*Requirements*: Convert the material, from its first line through the line containing "common name: Common pill woodlouse", into a Markdown table with the columns Row and Line. Number each line in Row and omit blank lines.

*Data rows*:
(begin)
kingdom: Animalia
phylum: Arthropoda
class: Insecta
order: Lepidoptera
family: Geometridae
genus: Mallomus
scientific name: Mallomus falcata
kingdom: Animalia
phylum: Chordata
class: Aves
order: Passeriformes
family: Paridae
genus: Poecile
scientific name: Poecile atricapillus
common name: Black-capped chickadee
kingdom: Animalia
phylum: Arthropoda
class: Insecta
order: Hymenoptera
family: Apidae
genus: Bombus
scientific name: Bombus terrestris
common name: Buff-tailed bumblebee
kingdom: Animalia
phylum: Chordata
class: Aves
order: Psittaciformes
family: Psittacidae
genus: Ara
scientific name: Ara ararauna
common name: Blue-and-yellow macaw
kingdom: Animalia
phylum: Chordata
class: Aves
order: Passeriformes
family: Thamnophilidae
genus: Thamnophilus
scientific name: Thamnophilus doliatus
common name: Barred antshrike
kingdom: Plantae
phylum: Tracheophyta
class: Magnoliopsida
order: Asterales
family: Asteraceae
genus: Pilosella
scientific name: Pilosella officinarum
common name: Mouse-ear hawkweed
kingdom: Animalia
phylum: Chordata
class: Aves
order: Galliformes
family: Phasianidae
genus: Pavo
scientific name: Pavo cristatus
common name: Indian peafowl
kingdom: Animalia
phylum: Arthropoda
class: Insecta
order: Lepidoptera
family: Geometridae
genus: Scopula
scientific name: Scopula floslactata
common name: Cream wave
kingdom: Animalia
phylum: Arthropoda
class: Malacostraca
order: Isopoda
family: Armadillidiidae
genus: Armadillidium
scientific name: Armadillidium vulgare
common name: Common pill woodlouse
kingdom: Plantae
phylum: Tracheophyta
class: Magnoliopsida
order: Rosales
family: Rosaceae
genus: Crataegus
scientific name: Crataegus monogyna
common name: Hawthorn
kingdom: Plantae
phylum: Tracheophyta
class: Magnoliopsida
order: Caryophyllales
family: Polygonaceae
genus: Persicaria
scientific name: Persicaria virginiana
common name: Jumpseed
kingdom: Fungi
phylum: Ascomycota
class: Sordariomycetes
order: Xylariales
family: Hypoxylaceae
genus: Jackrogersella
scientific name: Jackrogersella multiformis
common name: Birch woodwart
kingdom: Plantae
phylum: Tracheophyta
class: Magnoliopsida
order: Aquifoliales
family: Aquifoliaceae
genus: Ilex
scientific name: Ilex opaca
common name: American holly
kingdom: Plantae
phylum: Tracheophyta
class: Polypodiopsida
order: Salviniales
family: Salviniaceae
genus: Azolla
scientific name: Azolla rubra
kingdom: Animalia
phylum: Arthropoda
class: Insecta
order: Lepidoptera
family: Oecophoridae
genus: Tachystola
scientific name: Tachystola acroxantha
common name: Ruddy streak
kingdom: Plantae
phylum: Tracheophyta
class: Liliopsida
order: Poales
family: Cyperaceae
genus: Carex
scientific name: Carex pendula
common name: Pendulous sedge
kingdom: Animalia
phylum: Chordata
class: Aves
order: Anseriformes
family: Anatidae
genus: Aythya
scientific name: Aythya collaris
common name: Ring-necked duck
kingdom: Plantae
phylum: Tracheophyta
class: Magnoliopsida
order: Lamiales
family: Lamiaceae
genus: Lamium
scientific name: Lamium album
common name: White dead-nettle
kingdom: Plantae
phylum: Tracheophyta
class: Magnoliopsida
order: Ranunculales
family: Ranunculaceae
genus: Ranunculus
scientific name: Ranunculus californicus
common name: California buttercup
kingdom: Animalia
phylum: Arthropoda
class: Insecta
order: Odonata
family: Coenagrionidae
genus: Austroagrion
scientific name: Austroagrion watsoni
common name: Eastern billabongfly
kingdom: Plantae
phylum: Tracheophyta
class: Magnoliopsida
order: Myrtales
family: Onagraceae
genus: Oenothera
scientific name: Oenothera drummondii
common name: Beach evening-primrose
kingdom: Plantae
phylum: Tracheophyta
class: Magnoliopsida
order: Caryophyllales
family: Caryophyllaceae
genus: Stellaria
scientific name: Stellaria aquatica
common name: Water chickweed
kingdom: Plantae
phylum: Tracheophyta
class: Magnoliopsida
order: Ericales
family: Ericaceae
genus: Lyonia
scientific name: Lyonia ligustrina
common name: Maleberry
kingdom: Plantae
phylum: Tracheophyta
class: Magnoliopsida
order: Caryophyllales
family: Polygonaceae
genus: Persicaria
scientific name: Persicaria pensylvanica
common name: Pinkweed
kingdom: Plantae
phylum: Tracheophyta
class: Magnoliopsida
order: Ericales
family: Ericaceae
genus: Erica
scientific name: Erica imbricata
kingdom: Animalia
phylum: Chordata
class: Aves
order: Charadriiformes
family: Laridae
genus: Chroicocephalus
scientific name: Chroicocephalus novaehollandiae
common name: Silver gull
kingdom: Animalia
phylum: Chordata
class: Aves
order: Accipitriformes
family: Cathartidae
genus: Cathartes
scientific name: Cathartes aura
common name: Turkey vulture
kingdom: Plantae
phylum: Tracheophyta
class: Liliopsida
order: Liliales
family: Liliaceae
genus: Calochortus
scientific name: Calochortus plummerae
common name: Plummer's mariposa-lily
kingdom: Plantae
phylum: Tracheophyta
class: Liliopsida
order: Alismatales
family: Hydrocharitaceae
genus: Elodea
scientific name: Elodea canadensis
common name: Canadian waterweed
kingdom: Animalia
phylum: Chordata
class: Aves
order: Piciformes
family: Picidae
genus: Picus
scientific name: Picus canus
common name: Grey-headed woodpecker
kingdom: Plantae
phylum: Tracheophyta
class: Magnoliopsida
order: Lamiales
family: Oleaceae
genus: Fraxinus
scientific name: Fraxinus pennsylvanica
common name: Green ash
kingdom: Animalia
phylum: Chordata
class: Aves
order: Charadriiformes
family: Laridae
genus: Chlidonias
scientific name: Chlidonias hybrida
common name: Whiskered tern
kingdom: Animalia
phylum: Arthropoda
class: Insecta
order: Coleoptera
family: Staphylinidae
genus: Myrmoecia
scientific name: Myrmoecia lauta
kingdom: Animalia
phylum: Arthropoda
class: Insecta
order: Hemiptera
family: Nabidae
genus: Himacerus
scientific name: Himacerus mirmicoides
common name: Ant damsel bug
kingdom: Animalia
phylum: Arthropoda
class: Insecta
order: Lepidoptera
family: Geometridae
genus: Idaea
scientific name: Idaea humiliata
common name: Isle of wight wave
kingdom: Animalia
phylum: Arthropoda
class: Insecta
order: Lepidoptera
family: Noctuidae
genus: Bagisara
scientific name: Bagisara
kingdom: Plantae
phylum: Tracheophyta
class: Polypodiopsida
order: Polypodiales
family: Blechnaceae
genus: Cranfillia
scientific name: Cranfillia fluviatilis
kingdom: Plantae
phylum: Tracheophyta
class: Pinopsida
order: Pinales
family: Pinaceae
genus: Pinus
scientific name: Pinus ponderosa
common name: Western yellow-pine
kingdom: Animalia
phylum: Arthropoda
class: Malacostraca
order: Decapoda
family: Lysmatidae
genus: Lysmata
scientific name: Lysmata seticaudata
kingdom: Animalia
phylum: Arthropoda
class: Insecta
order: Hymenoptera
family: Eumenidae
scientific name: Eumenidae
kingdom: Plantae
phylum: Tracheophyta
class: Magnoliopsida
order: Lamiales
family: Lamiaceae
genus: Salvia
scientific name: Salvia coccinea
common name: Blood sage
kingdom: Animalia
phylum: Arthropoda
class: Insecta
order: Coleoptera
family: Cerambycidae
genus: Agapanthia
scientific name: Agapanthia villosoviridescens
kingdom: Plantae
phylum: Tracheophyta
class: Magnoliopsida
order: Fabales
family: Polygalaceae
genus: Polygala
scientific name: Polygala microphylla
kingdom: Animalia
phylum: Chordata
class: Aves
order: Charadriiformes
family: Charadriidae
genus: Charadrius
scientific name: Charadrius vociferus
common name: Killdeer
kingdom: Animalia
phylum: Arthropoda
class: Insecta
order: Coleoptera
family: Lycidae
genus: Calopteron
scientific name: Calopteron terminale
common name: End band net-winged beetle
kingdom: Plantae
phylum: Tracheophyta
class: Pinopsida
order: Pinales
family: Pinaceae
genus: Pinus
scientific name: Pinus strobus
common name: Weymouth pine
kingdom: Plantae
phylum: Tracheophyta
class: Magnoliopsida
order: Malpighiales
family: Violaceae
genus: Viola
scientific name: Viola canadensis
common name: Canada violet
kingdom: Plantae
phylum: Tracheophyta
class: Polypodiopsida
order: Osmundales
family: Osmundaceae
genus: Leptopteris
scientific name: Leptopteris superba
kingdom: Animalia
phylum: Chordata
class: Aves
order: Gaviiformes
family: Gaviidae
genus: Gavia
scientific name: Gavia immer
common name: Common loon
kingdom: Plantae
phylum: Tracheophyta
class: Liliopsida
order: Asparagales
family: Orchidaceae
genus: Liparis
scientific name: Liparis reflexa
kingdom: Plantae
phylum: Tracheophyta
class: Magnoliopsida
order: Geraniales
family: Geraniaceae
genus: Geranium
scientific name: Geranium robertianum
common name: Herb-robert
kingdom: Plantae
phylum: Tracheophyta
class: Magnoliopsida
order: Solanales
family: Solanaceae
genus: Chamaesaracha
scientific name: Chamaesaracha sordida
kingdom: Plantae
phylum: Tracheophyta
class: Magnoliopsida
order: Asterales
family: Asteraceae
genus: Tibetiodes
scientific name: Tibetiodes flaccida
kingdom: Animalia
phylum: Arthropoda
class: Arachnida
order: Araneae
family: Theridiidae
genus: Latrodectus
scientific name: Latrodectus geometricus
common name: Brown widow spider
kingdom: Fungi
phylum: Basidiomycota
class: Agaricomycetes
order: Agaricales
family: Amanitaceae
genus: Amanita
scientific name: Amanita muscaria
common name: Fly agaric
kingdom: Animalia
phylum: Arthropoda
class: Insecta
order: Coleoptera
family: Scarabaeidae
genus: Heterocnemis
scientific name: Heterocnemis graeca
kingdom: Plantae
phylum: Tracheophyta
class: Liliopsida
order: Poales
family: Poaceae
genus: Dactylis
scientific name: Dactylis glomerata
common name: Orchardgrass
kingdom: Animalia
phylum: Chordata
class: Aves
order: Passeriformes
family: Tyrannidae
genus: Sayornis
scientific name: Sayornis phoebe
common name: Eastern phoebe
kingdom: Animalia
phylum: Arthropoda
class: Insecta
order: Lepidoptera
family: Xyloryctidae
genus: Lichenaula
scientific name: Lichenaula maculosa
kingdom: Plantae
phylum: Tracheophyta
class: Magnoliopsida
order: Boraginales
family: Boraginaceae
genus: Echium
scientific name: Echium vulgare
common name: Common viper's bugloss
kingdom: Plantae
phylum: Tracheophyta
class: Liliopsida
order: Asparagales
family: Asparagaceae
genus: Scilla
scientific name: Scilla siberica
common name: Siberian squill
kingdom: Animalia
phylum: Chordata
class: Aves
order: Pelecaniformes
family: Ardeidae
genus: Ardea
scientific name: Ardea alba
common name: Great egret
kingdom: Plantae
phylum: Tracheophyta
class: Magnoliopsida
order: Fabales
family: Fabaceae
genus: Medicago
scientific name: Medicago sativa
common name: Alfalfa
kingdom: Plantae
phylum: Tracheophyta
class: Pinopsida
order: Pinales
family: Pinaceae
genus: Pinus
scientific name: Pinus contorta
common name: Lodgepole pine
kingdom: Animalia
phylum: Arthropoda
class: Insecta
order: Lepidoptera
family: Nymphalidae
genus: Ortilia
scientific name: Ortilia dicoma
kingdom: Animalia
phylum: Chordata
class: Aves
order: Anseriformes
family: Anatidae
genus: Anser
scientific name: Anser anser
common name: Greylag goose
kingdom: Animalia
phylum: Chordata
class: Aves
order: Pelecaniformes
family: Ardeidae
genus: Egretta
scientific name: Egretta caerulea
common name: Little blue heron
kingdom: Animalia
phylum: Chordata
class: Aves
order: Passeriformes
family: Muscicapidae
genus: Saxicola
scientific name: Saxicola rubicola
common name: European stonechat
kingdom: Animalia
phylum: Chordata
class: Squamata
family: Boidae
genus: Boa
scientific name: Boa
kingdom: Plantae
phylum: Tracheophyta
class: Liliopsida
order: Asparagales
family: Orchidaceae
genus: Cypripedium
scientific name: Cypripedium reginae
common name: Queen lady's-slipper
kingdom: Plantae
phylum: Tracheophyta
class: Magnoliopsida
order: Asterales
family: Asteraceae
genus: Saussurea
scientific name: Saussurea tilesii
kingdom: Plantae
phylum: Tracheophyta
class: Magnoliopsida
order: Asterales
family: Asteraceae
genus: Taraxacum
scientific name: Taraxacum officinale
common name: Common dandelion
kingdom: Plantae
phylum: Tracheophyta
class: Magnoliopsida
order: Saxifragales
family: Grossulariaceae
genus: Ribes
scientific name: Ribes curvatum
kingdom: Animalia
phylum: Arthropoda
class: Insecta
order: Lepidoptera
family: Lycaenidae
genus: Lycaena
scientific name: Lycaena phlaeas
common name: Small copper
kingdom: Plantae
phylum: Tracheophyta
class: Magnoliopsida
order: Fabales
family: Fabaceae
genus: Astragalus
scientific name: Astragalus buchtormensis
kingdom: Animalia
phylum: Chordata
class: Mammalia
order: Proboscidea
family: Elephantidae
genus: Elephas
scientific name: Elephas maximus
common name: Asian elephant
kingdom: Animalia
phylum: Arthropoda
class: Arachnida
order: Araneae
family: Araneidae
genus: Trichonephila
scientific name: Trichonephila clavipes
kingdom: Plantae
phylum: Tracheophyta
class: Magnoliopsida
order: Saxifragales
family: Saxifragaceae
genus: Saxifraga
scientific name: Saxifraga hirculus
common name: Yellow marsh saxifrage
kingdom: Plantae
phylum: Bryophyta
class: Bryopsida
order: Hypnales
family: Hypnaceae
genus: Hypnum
(end)
*Response to the task*:
| Row | Line |
|---|---|
| 1 | kingdom: Animalia |
| 2 | phylum: Arthropoda |
| 3 | class: Insecta |
| 4 | order: Lepidoptera |
| 5 | family: Geometridae |
| 6 | genus: Mallomus |
| 7 | scientific name: Mallomus falcata |
| 8 | kingdom: Animalia |
| 9 | phylum: Chordata |
| 10 | class: Aves |
| 11 | order: Passeriformes |
| 12 | family: Paridae |
| 13 | genus: Poecile |
| 14 | scientific name: Poecile atricapillus |
| 15 | common name: Black-capped chickadee |
| 16 | kingdom: Animalia |
| 17 | phylum: Arthropoda |
| 18 | class: Insecta |
| 19 | order: Hymenoptera |
| 20 | family: Apidae |
| 21 | genus: Bombus |
| 22 | scientific name: Bombus terrestris |
| 23 | common name: Buff-tailed bumblebee |
| 24 | kingdom: Animalia |
| 25 | phylum: Chordata |
| 26 | class: Aves |
| 27 | order: Psittaciformes |
| 28 | family: Psittacidae |
| 29 | genus: Ara |
| 30 | scientific name: Ara ararauna |
| 31 | common name: Blue-and-yellow macaw |
| 32 | kingdom: Animalia |
| 33 | phylum: Chordata |
| 34 | class: Aves |
| 35 | order: Passeriformes |
| 36 | family: Thamnophilidae |
| 37 | genus: Thamnophilus |
| 38 | scientific name: Thamnophilus doliatus |
| 39 | common name: Barred antshrike |
| 40 | kingdom: Plantae |
| 41 | phylum: Tracheophyta |
| 42 | class: Magnoliopsida |
| 43 | order: Asterales |
| 44 | family: Asteraceae |
| 45 | genus: Pilosella |
| 46 | scientific name: Pilosella officinarum |
| 47 | common name: Mouse-ear hawkweed |
| 48 | kingdom: Animalia |
| 49 | phylum: Chordata |
| 50 | class: Aves |
| 51 | order: Galliformes |
| 52 | family: Phasianidae |
| 53 | genus: Pavo |
| 54 | scientific name: Pavo cristatus |
| 55 | common name: Indian peafowl |
| 56 | kingdom: Animalia |
| 57 | phylum: Arthropoda |
| 58 | class: Insecta |
| 59 | order: Lepidoptera |
| 60 | family: Geometridae |
| 61 | genus: Scopula |
| 62 | scientific name: Scopula floslactata |
| 63 | common name: Cream wave |
| 64 | kingdom: Animalia |
| 65 | phylum: Arthropoda |
| 66 | class: Malacostraca |
| 67 | order: Isopoda |
| 68 | family: Armadillidiidae |
| 69 | genus: Armadillidium |
| 70 | scientific name: Armadillidium vulgare |
| 71 | common name: Common pill woodlouse |